Problem description:
Read each of the lines below and tally those with "Example"; the tally is the whole answer.

:: Records to use

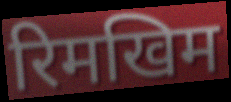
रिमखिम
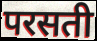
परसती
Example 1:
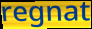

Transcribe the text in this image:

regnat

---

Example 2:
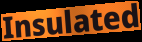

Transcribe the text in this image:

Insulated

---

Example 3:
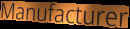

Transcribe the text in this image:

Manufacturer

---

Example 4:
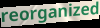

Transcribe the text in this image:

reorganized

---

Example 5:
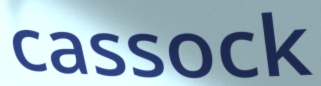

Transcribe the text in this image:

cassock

::::
:: Records to use

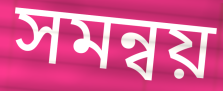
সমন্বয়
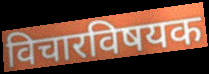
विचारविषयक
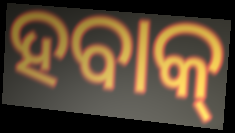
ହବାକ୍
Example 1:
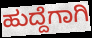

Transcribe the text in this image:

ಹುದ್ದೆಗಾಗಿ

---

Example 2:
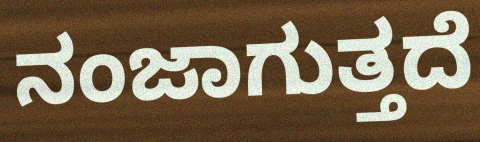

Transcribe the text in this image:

::::

Task answer:
7